“Há um ano o Museu Nacional no Rio de Janeiro ardeu em chamas. A cidade acordou para a imagem que vocês veem atrás de mim”, disse María Berríos em conversa com jornalistas na 11ª Bienal de Berlim. A entrevista foi no ExRotaprint, espaço cultural coletivo no norte da cidade, que abriga “exp. 1: Os Ossos do Mundo”, primeira iniciativa pública desta bienal.
A curadora fazia referência à imagem do fotojornalista Leo Correa, exposta na parede central do espaço expositivo, que mostra o meteorito Bendegó em meio às cinzas do Museu Nacional.
Berríos explica que, em “exp. 1”, os curadores exploram as “ruínas ao nosso redor” com interesse no que ali “está sendo mobilizado”.
À esquerda da foto está “Generosa”, da série “Guerrilheiras, 2017”, de Virginia de Medeiros, artista de Feira de Santana (BA). É um retrato de Generosa Maria, então moradora da Ocupação 9 de Julho, no centro de São Paulo. Na imagem, ela segura um cartaz com um retrato de Marielle Franco, vereadora assassinada
em março de 2017, e os dizeres “transformar luto em luta”.
“Exp. 1: Os Ossos do Mundo” recebe o mesmo título dos escritos de viagem do artista e arquiteto brasileiro Flávio de Carvalho, conhecido por ter rompido fronteiras ao expandir a prática artística para além dos espaços destinados à arte. O livro, publicado em 1936, reúne ensaios sobre os seis meses que o artista passou na Europa no período do entre-guerras fazendo “uma espécie de etnografia reversa do velho mundo”, diz Berríos.
A maior parte dos curadores da Bienal se mudou do continente americano para a capital alemã há seis meses: Berríos é chilena, Renata Cervetto, argentina, e Lisette Lagnado, brasileira. Agustín Pérez Rubio é espanhol, mas viveu os últimos anos na capital argentina como diretor do Malba.
“Estamos, de certa maneira, numa situação semelhante [à de Flávio de Carvalho nos anos 1930], vivendo, sentindo e observando a ascensão de vários nacionalismos”, diz Lagnado.
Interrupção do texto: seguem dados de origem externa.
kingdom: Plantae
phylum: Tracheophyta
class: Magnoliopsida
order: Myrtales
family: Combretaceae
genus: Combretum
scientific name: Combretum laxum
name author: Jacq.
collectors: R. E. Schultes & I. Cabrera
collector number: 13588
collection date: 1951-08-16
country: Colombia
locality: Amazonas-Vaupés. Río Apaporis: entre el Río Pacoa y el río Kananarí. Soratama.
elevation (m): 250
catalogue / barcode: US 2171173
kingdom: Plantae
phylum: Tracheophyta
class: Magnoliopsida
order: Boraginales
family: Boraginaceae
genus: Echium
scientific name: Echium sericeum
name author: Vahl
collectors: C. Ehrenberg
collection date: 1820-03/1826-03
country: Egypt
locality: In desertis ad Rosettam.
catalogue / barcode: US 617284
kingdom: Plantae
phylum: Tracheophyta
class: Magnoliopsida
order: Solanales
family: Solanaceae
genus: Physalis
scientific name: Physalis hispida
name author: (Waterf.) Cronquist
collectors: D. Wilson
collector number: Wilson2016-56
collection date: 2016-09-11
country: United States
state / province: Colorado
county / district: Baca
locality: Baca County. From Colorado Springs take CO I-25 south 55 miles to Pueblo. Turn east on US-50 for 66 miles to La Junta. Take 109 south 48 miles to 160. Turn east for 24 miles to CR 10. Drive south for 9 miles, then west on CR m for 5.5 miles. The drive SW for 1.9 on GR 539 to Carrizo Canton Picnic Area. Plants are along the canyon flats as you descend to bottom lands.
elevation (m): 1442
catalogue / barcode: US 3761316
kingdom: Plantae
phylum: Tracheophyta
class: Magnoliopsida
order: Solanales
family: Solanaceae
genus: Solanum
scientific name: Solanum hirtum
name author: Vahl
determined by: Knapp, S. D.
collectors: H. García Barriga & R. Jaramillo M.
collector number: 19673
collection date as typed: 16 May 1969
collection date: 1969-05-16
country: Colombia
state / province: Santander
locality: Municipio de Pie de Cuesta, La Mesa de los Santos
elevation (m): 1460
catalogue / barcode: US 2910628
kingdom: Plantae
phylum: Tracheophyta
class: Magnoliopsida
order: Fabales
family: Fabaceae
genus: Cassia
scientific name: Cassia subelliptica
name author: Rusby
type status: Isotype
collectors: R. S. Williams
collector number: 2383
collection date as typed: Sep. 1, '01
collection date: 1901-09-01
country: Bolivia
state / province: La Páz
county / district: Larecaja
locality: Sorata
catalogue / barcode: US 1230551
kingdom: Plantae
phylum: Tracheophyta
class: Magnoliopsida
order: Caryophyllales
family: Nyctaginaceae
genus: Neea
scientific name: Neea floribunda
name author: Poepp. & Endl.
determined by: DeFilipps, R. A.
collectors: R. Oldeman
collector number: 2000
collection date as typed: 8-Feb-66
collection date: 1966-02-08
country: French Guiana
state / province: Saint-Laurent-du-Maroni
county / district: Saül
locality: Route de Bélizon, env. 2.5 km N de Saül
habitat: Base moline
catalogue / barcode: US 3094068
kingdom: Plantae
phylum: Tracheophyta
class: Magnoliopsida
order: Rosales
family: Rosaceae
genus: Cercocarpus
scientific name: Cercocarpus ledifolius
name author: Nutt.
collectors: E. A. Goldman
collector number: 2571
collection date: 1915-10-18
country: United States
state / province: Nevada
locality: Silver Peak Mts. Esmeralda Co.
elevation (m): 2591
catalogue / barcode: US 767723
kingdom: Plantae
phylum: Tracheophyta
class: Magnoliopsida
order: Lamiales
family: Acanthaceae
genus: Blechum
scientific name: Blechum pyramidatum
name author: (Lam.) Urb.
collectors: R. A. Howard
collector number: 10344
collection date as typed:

“Exp. 1” foi inaugurada nove meses antes do início oficial da 11ª Bienal de Berlim, marcado para junho de 2020, transformando a gestação desta edição em um processo aberto ao público —e é descrita pelos curadores não como exposição, mas como experiência.
“Evitamos a palavra exposição para não criar expectativas por obras artísticas, embora, para nós, documentos e publicações tenham um valor tão importante quanto. A ideia é trazer nossas referências de leitura, nosso repertório de imagens”, explica Lagnado.
A palavra “experiência” remete também às lembranças de Flávio de Carvalho, presentes em “exp. 1”, que mostra capas de livros e artigos de jornais que analisam as suas performances, que ficaram conhecidas como “experiências”.
Compõem também “exp. 1: Os Ossos do Mundo” cerca de outras 20 obras e materiais de arquivos pessoais. Entre eles, há registros em vídeo da performance “BR-3”, da brasileira Teatro da Vertigem; vídeo da artista americana Amanda Baggs, diagnosticada com autismo, em que questiona a inabilidade das pessoas para aprender outras formas de comunicação; bordados retratando cenas do cotidiano de Akhmin, no Egito; e um desenho de uma criança sobre a depressão profunda de seu pai.
Com esta experiência, os curadores da 11ª Bienal de Berlim revelam ao público o que está por vir, uma mostra de arte que tem por base o que é “criar sobre ruínas” e ver o mundo por olhos que não são normativos. “Estes velhos ossos fossilizados podem e estão sendo chacoalhados, cortados e montados novamente”, afirma Berríos.